If that interpretation were applied, the warrant provisions of C-51 would effectively become superfluous except in cases where CSIS wanted authorization to breach the terms of the proposed section 12.2 dealing with wilful killings, obstruction of justice and violations of sexual integrity.
To put the above into perspective, let's consider a couple of familiar examples.
The Charter provides "everyone" with the right not to be deprived of life, liberty or security except in accordance with fundamental justice (section 7), the right not to be arbitrarily detained or imprisoned (section 9), and the right not to be subjected to cruel or unusual treatment or punishment (section 12). And those rights have been subject to enough analysis in past case law for us to be relatively sure that a black site detention program or torture program would represent violations of Charter rights (among other standards and obligations).
But the combination of the government's historical interpretation of Charter compliance, the wording of C-51 and the effect of section 1 of the Charter might point toward a radically different test. Applying those factors, I wouldn't want to bet against some Canadian equivalent of John Yoo twisting enough words to opine that black sites or torture could be found to be constitutional under some circumstances. And that analysis in turn could be taken under C-51 as a green light for CSIS to go ahead with them.
What's worse, there would be no ready means for anybody to test CSIS' interpretation.
Unlike in the case of non-compliant legislation, there would be no public record of what's been done to allow for a challenge in court.
While anybody actually having their constitutional rights infringed would want to be able to pursue legal action, that possibility might only be seen as reason to hold detainees incommunicado. In this respect, keep in mind that the non-warrant provisions of C-51 are subject to no time limits whatsoever, meaning that locking people away indefinitely rather than allowing them to argue for their rights would be an available option.
And we can safely figure that whatever "general description" CSIS provides of its own activity (the only reporting required for the non-warrant process) would gloss over any obvious abuses.

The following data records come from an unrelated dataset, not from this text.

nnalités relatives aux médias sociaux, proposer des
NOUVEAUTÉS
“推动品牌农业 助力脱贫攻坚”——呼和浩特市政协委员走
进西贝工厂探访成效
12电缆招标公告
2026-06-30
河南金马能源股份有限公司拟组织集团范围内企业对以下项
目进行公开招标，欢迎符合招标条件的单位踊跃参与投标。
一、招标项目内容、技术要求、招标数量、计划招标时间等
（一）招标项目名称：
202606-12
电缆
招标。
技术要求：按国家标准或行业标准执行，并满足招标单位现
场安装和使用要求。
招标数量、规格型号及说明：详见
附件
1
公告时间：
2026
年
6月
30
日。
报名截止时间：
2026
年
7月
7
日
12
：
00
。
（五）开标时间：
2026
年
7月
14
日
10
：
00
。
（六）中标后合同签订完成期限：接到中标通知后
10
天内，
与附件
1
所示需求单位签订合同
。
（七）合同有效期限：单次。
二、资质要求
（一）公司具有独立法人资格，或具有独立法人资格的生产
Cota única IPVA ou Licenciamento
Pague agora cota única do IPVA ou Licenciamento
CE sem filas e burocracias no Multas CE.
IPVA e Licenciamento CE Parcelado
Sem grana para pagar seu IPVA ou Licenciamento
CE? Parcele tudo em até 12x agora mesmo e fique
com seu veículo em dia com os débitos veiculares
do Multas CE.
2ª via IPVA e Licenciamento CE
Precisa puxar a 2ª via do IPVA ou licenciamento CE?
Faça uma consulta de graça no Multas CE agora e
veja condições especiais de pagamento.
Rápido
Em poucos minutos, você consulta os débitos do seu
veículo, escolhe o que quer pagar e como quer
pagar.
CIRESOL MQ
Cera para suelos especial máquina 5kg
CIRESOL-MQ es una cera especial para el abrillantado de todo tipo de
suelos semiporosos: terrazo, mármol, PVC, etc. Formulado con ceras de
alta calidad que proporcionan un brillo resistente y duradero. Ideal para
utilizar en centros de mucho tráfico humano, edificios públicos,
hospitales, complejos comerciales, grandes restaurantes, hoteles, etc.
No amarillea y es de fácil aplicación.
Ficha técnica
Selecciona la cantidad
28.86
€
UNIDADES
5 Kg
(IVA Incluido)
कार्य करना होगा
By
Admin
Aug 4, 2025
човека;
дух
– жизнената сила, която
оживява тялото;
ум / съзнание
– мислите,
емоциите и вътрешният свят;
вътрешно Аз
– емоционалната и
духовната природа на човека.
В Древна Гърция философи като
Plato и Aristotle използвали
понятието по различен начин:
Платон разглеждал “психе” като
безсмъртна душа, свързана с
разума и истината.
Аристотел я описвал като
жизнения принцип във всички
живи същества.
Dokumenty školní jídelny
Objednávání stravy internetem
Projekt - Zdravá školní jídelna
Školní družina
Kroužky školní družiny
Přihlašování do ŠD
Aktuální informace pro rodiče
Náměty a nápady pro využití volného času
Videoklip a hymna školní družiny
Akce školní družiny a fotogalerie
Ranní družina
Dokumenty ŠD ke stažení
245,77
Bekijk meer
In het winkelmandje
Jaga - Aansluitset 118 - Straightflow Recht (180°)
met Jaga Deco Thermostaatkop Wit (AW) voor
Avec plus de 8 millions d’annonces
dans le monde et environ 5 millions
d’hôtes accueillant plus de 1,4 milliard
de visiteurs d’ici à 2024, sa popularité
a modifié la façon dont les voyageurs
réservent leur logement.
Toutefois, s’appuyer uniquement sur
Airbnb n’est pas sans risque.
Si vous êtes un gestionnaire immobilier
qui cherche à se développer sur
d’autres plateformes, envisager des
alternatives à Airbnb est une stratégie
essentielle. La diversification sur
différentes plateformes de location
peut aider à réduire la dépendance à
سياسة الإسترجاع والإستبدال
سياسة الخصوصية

As a result, one of the most important questions to be asked about C-51 may revolve around the Cons' intentions in defining when the non-warrant provisions will apply. In principle, a relatively simple set of amendments could provide for a stronger version of individual rights to be taken into account, confirm that a warrant is required if there's any risk at all that an action might breach those rights, and require enough reporting to test whether that obligation is being met.
But if the Cons aren't willing to both accept those amendments and admit to having been wholly wrong in their constitutional analysis in the past, then there's real risk that C-51 could facilitate gross human rights abuses.